Elle plaisante à son tour.

— Et toi, où vas-tu ? me demande-t-elle. Et elle sourit encore. Elle est contente de causer avec quelqu’un.

— Vois-tu, grand’mère, j’ai été acheter des souliers pour ma fillette et je les porte chez moi.

— Oh ! ils sont petits, les souliers. C’est une bien petite fille. As-tu d’autres enfants ?

Et toujours elle me regarde en souriant. Ses yeux sont un peu éteints ; quelque chose y brille encore cependant comme un rayon faible, mais chaud.

— Grand’mère, prends cette monnaie ; tu t’achèteras un petit pain.

— Quelle idée de me donner ça ! Mais je te remercie ; je garderai ta piécette.

— Excuse-moi, grand’mère.

Elle prend la pièce de monnaie, mais par politesse, par bonté de cœur. Peut-être même est-elle contente que non seulement on lui parle, mais encore qu’on s’occupe d’elle affectueusement.

— Eh bien, adieu, dis-je, ma bonne vieille. Je souhaite que tu arrives bientôt chez les tiens.

— Mais oui, j’arriverai, ma chère, j’arriverai. Et toi, va-t-en voir ta petite-fille. Elle oubliait que j’ai une fille et non une petite-fille. Il lui semblait que tout le monde avait des petites-filles.

« Je m’en suis allée et, en me retournant, je l’ai vue qui se levait avec peine, s’appuyait sur son bâton et se trainait par la rue. Peut-être se sera-t-elle arrêtée au moins dix fois encore avant d’arriver chez ses petits-enfants où elle va « diner ». Une étrange petite vieille ! »

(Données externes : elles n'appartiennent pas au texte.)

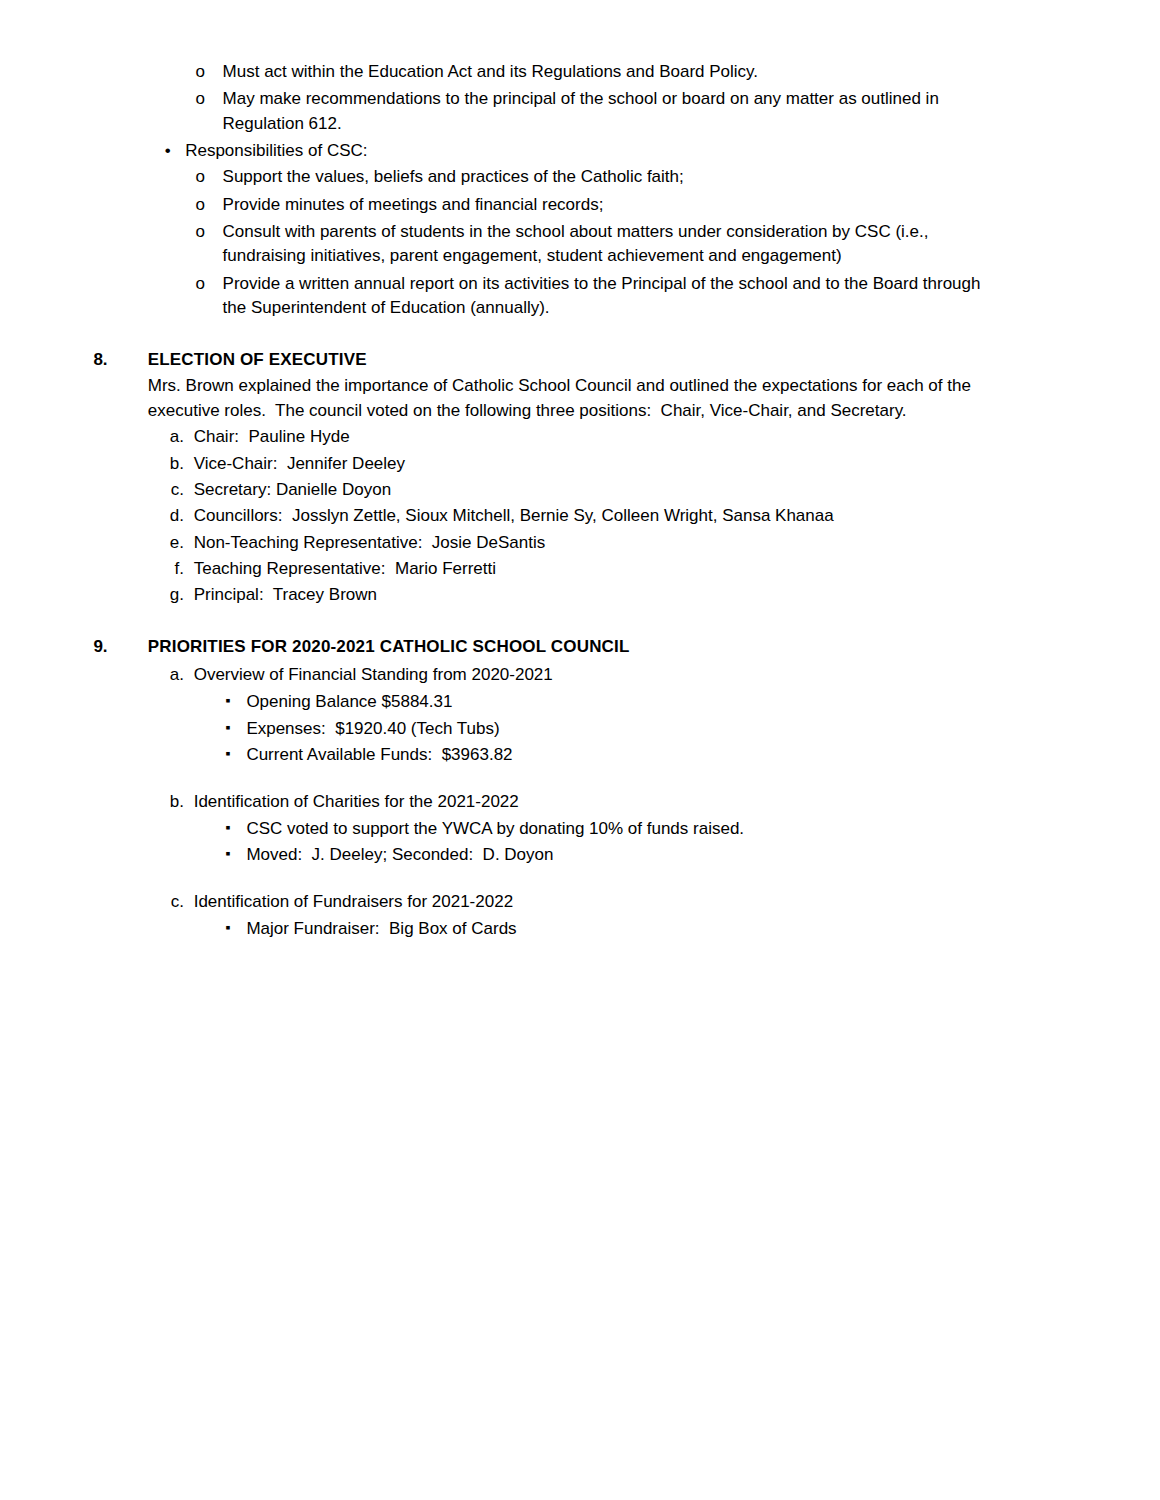Must act within the Education Act and its Regulations and Board Policy.
May make recommendations to the principal of the school or board on any matter as outlined in Regulation 612.
Responsibilities of CSC:
Support the values, beliefs and practices of the Catholic faith;
Provide minutes of meetings and financial records;
Consult with parents of students in the school about matters under consideration by CSC (i.e., fundraising initiatives, parent engagement, student achievement and engagement)
Provide a written annual report on its activities to the Principal of the school and to the Board through the Superintendent of Education (annually).
8. ELECTION OF EXECUTIVE
Mrs. Brown explained the importance of Catholic School Council and outlined the expectations for each of the executive roles. The council voted on the following three positions: Chair, Vice-Chair, and Secretary.
Chair: Pauline Hyde
Vice-Chair: Jennifer Deeley
Secretary: Danielle Doyon
Councillors: Josslyn Zettle, Sioux Mitchell, Bernie Sy, Colleen Wright, Sansa Khanaa
Non-Teaching Representative: Josie DeSantis
Teaching Representative: Mario Ferretti
Principal: Tracey Brown
9. PRIORITIES FOR 2020-2021 CATHOLIC SCHOOL COUNCIL
Overview of Financial Standing from 2020-2021
Opening Balance $5884.31
Expenses: $1920.40 (Tech Tubs)
Current Available Funds: $3963.82
Identification of Charities for the 2021-2022
CSC voted to support the YWCA by donating 10% of funds raised.
Moved: J. Deeley; Seconded: D. Doyon
Identification of Fundraisers for 2021-2022
Major Fundraiser: Big Box of Cards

C’est, comme je le disais, un de ces matins derniers, que j’ai entendu ce récit ou plutôt cette impression d’une rencontre avec une centenaire. Il est rare de voir des centenaires aussi pleins de vie. Aussi ai-je repensé à cette vieille, et ce soir, très tard, après avoir fini de lire, je me suis amusé à me figurer la suite de l’histoire : je l’ai vue arrivant chez ses petits-enfants ou arrière-petits-enfants. Ce doit-être une famille de gens rangés, convenables ; autrement elle n’irait pas dîner chez eux. Peut-être louent-ils une petite boutique, — une boutique de coiffeur, par exemple. Évidemment ce ne sont pas des gens riches, mais enfin ils doivent avoir une petite vie organisée, ordonnée.

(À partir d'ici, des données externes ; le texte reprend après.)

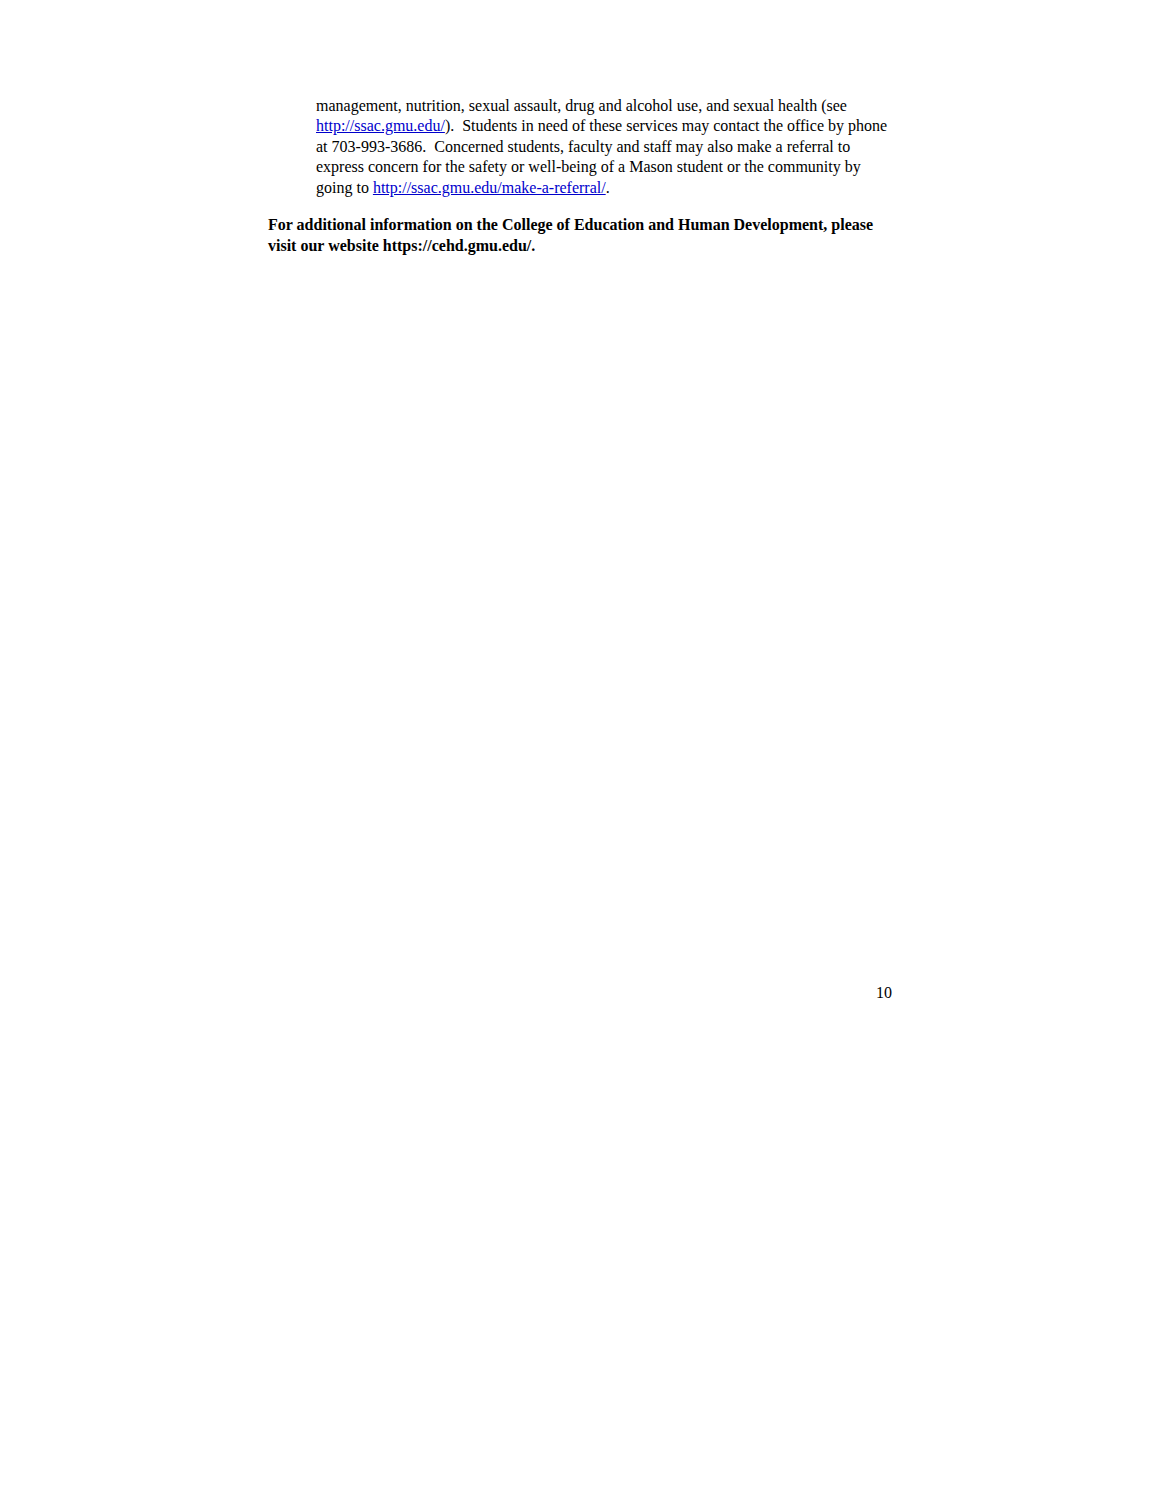management, nutrition, sexual assault, drug and alcohol use, and sexual health (see http://ssac.gmu.edu/). Students in need of these services may contact the office by phone at 703-993-3686. Concerned students, faculty and staff may also make a referral to express concern for the safety or well-being of a Mason student or the community by going to http://ssac.gmu.edu/make-a-referral/.
For additional information on the College of Education and Human Development, please visit our website https://cehd.gmu.edu/.
10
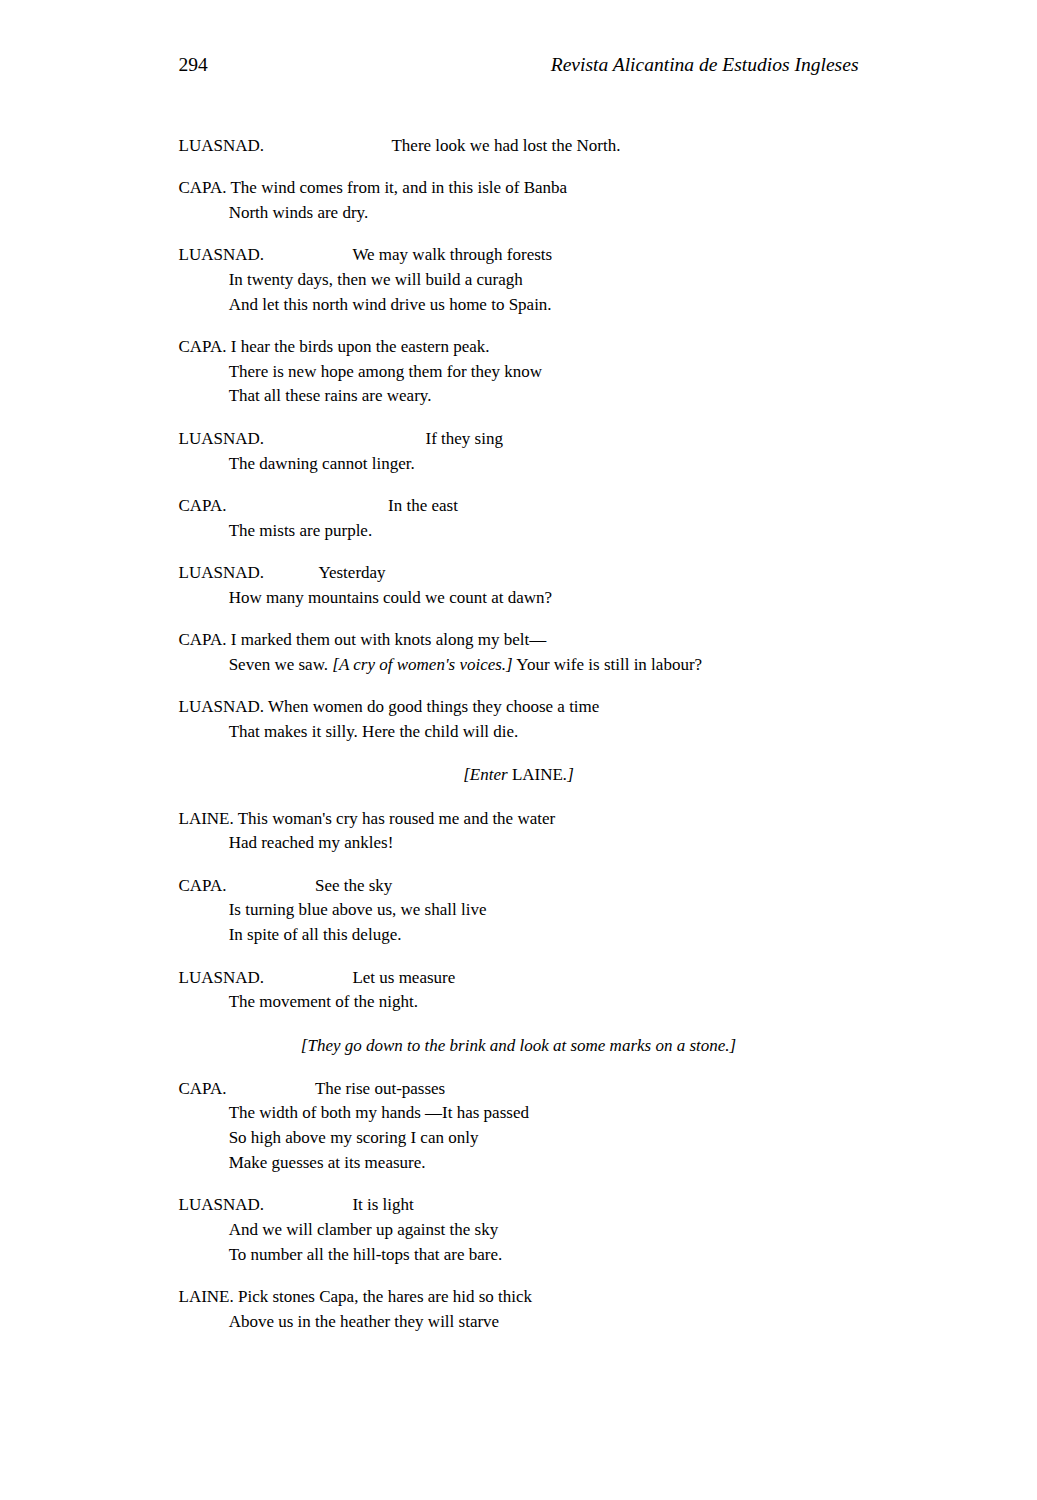294 Revista Alicantina de Estudios Ingleses
Luasnad. There look we had lost the North.
Capa. The wind comes from it, and in this isle of Banba
North winds are dry.
Luasnad. We may walk through forests
In twenty days, then we will build a curagh
And let this north wind drive us home to Spain.
Capa. I hear the birds upon the eastern peak.
There is new hope among them for they know
That all these rains are weary.
Luasnad. If they sing
The dawning cannot linger.
Capa. In the east
The mists are purple.
Luasnad. Yesterday
How many mountains could we count at dawn?
Capa. I marked them out with knots along my belt—
Seven we saw. [A cry of women's voices.] Your wife is still in labour?
Luasnad. When women do good things they choose a time
That makes it silly. Here the child will die.
[Enter Laine.]
Laine. This woman's cry has roused me and the water
Had reached my ankles!
Capa. See the sky
Is turning blue above us, we shall live
In spite of all this deluge.
Luasnad. Let us measure
The movement of the night.
[They go down to the brink and look at some marks on a stone.]
Capa. The rise out-passes
The width of both my hands —It has passed
So high above my scoring I can only
Make guesses at its measure.
Luasnad. It is light
And we will clamber up against the sky
To number all the hill-tops that are bare.
Laine. Pick stones Capa, the hares are hid so thick
Above us in the heather they will starve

Voyons, elle sera arrivée chez eux vers deux heures. On ne l’attendait pas, mais on l’a reçue cordialement :

— Ah ! voici Maria Maximovna. Entre, entre, de grâce, servante de Dieu !

La vieille est entrée en souriant toujours. Sa petite-fille est la femme de ce coiffeur que je vois là, un homme d’environ trente-cinq ans, paré d’une redingote constellée de taches de pommade. (Je n’ai jamais vu de barbiers d’un autre style.)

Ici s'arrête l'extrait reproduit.